Once they reached Missouri, one of Jesse and Frank’s first stops was the family farm near Kearney. This seems unbelievably reckless, but the brothers visited their mother from time to time throughout their outlaw career, a testament to their daring and, more significantly, the debilitating fear the boys struck in many of their fellow Clay Countians.
Jesse seems to have spent most of his time recuperating at the home of the venerable General Jo Shelby near Aullville in Lafayette County. Shelby, then an even greater hero for unreconstructed Southerners than Jesse (rather than surrender at the end of the war, Shelby had led the tattered remnants of his army across the Rio Grande to Mexico), had long been friends with the James boys.

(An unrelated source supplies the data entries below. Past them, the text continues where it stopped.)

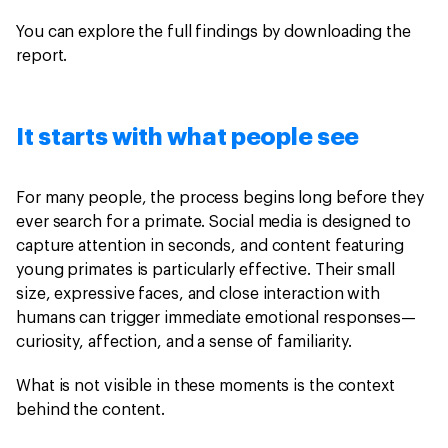
You can explore the full findings by downloading the
report.
It starts with what people see
For many people, the process begins long before they
ever search for a primate. Social media is designed to
capture attention in seconds, and content featuring
young primates is particularly effective. Their small
size, expressive faces, and close interaction with
humans can trigger immediate emotional responses—
curiosity, affection, and a sense of familiarity.
What is not visible in these moments is the context
behind the content.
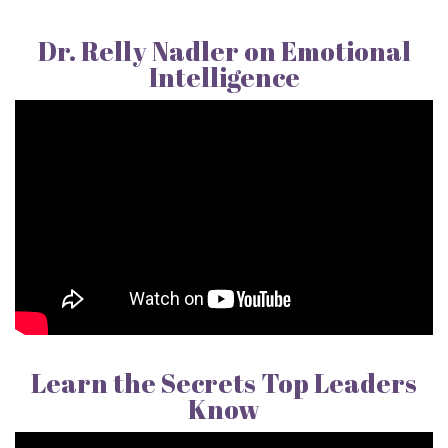
Dr. Relly Nadler on Emotional
Intelligence
Learn the Secrets Top Leaders
Know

The general loved to tell the story of how the brothers, part of a guerrilla unit under his command, had once saved him from certain capture.
“I do not feel it incumbent on me to betray a set or class of men who offered to sacrifice their lives in defense of mine,” Shelby once explained to a reporter. Shelby also credited Jesse with single-handedly backing down a mob bent on killing the general’s teenage black servant in November 1872.
As the brothers recovered, Jesse remained strangely silent. There were no letters from the outlaw denying that he and Frank had participated in the raid, no naming of alibis from the best citizens of western Missouri, no offer to come in if guaranteed a fair trial. The brothers had had the wind knocked out of them, and in addition to lying low, there was much to ponder. Meanwhile, their law-abiding enemies celebrated the end of the infamous James-Younger band.
“The breaking up of this powerful and dangerous gang of outlaws is the most important event which has happened in the criminal history of the country,” proclaimed the St. Louis Globe-Democrat.